Method for collection of live redbay ambrosia beetles, Xyleborus glabratus, using freshly-cut host wood as bait deployed in the late afternoon near trees symptomatic for laurel wilt. Branches from Persea spp. were cut into cross-sectional disks; cut wood and sawdust were placed in center of cotton sheet (A). Ambrosia beetles landing on the bait or surrounding sheet (B) were collected by hand with a soft brush and stored in plastic boxes containing moist tissue paper (C).

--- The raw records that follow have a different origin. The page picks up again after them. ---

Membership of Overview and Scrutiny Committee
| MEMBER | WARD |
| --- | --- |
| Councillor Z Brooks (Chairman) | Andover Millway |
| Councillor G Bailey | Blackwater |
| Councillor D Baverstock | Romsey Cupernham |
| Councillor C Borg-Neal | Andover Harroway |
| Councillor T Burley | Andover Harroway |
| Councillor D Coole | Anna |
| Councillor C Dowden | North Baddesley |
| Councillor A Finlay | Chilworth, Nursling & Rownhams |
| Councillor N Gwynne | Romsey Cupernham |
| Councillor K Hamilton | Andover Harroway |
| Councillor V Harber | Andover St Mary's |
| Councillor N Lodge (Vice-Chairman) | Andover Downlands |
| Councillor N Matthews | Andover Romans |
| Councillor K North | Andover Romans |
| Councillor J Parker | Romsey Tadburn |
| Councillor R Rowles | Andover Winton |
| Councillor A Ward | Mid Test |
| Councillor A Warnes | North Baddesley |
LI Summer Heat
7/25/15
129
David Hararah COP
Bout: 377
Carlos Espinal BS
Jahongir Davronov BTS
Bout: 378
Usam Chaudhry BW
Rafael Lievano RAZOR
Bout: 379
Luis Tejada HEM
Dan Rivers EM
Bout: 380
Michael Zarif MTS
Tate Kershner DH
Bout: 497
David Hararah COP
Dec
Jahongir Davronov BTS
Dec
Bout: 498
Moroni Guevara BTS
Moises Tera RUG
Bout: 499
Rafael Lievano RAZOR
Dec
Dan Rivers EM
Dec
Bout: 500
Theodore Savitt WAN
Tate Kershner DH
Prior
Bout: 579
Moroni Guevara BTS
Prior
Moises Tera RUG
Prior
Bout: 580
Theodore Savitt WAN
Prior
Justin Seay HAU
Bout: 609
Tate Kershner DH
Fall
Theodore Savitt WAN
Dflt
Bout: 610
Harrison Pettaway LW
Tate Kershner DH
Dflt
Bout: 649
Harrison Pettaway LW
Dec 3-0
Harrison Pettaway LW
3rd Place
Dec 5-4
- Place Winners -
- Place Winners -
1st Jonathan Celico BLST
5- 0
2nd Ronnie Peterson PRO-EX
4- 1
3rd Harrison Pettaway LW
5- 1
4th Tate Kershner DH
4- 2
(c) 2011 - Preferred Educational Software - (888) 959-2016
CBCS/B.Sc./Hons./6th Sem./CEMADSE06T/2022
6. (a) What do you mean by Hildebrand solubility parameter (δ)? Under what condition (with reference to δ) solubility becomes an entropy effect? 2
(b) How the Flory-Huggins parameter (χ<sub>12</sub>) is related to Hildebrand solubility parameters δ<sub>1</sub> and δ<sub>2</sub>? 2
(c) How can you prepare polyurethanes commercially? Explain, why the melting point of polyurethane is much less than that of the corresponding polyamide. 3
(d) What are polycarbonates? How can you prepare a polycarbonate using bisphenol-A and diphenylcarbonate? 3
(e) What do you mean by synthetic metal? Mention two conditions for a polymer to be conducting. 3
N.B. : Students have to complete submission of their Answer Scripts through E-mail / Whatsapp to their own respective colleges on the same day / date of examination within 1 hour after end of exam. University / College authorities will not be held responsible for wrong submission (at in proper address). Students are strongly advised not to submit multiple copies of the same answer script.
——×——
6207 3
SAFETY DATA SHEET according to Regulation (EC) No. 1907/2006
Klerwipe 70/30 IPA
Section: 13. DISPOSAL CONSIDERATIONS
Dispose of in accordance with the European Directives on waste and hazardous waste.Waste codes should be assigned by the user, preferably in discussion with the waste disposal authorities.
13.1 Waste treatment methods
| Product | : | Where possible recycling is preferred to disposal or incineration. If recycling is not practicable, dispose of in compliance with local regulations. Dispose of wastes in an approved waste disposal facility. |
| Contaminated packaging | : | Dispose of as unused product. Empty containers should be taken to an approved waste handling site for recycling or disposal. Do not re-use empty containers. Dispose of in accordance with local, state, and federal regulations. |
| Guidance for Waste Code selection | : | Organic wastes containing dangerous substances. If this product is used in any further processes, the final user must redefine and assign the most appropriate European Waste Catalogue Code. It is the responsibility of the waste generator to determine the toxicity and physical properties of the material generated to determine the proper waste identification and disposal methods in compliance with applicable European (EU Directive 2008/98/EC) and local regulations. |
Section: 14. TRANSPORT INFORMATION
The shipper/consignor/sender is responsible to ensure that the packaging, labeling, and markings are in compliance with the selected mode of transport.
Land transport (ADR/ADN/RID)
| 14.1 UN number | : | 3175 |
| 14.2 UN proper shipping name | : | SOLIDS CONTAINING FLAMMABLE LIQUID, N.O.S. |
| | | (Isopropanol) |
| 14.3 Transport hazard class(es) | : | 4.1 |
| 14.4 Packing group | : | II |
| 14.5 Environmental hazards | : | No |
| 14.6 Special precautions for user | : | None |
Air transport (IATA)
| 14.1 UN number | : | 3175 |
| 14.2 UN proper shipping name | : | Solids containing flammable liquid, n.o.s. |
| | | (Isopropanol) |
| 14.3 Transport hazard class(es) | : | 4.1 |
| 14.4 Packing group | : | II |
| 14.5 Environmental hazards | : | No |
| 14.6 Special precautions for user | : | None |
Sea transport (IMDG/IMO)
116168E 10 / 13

This collection method was replicated more than 25 times (Apr-Oct 2011) at several sites in Highlands County, supplying ample beetles for our experimental research. Although numbers captured each night varied with environmental conditions, several general patterns were evident. First, fresh wood bait consistently attracted 4 species of ambrosia beetles (mean ± SE females/night): Xyleborus glabratus (58.4 ± 8.2), Xyleborus affinis (Eichhoff) (74.7 ± 14.2), Xyleborus ferrugineus (Fabricius) (5.5 ± 1.1), and Xylosandrus crassiusculus (Motschulsky) (3.2 ± 0.8) (Fig. 2A–D). The first 3 species were observed during all mo of collection, and have been documented previously as attracted to volatiles from avocado, lychee, and essential oils (Kendra et al. 2011b, 2012); X. crassiusculus was observed primarily from Apr through Jun, and is known to be attracted to redbay (Hanula et al. 2008) and essential oils (Kendra et al. 2012). A few other Scolytinae were occasionally collected, including Hypothenemus spp. and Xyleborinus andrewesi (Blandford) (Fig. 2E). The latter species was first detected in North America in 2010 (Okins & Thomas 2010), and has been reported only from Lee, Highlands, and Duval Counties, Florida (K. Okins, FDACS-DPI, personal communication). Second, although multiple species of Scolytinae were attracted, X. glabratus was observed flying several h earlier than the others. All non-target species initiated flight just prior to sunset (1900–1930 h), but X. glabratus was seen as early as 1600 h, with ∼80% of X. glabratus collections made before the appearance of non-targets, and with a sharp drop in X. glabratus collections at sunset (∼2000 h, when non-target collections were highest). This temporal separation in flight provided a perfect window for selective capture of X. glabratus. Third, there were behavioral differences among species which also facilitated specific collection of X. glabratus, even under low light levels encountered late in the d. Xyleborus glabratus was much less active than the non-target species; once it had landed, it was reluctant to take to the wing, and it walked at a much slower rate than that observed with other Scolytinae.

SUMMARY

Development of improved lures for Xyleborus glabratus will be expedited through experimental research conducted with host-seeking females. As an alternative to laboratory rearing of X. glabratus, we developed a simple method for field collection of dispersing females using freshly-cut host wood as bait. Female X. glabratus collected with this method are behaviorally and physiologically in host-seeking mode, ideally suited for evaluation of host-based attractants in controlled laboratory tests.

Fig. 2.

Diversity of female Scolytinae attracted to host-based wood volatiles (lateral view on left, dorsal view on right): (A) Xyleborus glabratus Eichhoff, (B) Xyleborus affinis (Eichhoff), (C) Xyleborus ferrugineus (Fabricius), (D) Xylosandrus crassiusculus (Motschulsky), and (E) Xyleborinus andrewesi (Blandford). Despite attraction of multiple species to the host bait, X. glabratus was observed to fly several hours earlier than the non-target species, facilitating selective capture of X. glabratus for use in experimental research.